::: Records supplied :::

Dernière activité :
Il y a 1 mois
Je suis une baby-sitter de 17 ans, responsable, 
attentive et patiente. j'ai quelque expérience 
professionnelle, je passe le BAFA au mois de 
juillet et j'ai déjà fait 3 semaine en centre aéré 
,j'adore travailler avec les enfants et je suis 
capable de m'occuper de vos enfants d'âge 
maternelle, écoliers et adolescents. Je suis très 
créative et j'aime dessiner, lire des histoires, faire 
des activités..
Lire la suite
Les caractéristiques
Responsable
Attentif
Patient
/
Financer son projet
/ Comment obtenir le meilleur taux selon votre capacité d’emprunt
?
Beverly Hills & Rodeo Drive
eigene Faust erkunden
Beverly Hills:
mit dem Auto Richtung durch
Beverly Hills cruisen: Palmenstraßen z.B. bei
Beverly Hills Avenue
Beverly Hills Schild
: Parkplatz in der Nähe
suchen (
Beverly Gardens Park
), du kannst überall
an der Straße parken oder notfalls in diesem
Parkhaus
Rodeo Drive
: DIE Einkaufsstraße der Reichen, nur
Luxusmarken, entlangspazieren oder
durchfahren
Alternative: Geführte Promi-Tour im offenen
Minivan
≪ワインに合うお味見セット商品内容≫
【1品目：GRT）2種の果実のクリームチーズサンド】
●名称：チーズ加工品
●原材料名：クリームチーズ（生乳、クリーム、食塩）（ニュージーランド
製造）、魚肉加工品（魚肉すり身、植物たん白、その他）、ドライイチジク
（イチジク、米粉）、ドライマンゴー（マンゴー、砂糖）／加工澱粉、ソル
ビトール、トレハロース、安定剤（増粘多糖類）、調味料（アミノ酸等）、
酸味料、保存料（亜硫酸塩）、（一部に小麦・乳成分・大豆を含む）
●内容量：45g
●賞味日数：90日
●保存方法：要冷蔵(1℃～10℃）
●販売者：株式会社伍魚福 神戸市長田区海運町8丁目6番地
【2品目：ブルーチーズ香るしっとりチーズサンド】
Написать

:::

What the task requires: Please reproduce all of the lines above verbatim, keeping each line break in place.

Answer:
Dernière activité :
Il y a 1 mois
Je suis une baby-sitter de 17 ans, responsable, 
attentive et patiente. j'ai quelque expérience 
professionnelle, je passe le BAFA au mois de 
juillet et j'ai déjà fait 3 semaine en centre aéré 
,j'adore travailler avec les enfants et je suis 
capable de m'occuper de vos enfants d'âge 
maternelle, écoliers et adolescents. Je suis très 
créative et j'aime dessiner, lire des histoires, faire 
des activités..
Lire la suite
Les caractéristiques
Responsable
Attentif
Patient
/
Financer son projet
/ Comment obtenir le meilleur taux selon votre capacité d’emprunt
?
Beverly Hills & Rodeo Drive
eigene Faust erkunden
Beverly Hills:
mit dem Auto Richtung durch
Beverly Hills cruisen: Palmenstraßen z.B. bei
Beverly Hills Avenue
Beverly Hills Schild
: Parkplatz in der Nähe
suchen (
Beverly Gardens Park
), du kannst überall
an der Straße parken oder notfalls in diesem
Parkhaus
Rodeo Drive
: DIE Einkaufsstraße der Reichen, nur
Luxusmarken, entlangspazieren oder
durchfahren
Alternative: Geführte Promi-Tour im offenen
Minivan
≪ワインに合うお味見セット商品内容≫
【1品目：GRT）2種の果実のクリームチーズサンド】
●名称：チーズ加工品
●原材料名：クリームチーズ（生乳、クリーム、食塩）（ニュージーランド
製造）、魚肉加工品（魚肉すり身、植物たん白、その他）、ドライイチジク
（イチジク、米粉）、ドライマンゴー（マンゴー、砂糖）／加工澱粉、ソル
ビトール、トレハロース、安定剤（増粘多糖類）、調味料（アミノ酸等）、
酸味料、保存料（亜硫酸塩）、（一部に小麦・乳成分・大豆を含む）
●内容量：45g
●賞味日数：90日
●保存方法：要冷蔵(1℃～10℃）
●販売者：株式会社伍魚福 神戸市長田区海運町8丁目6番地
【2品目：ブルーチーズ香るしっとりチーズサンド】
Написать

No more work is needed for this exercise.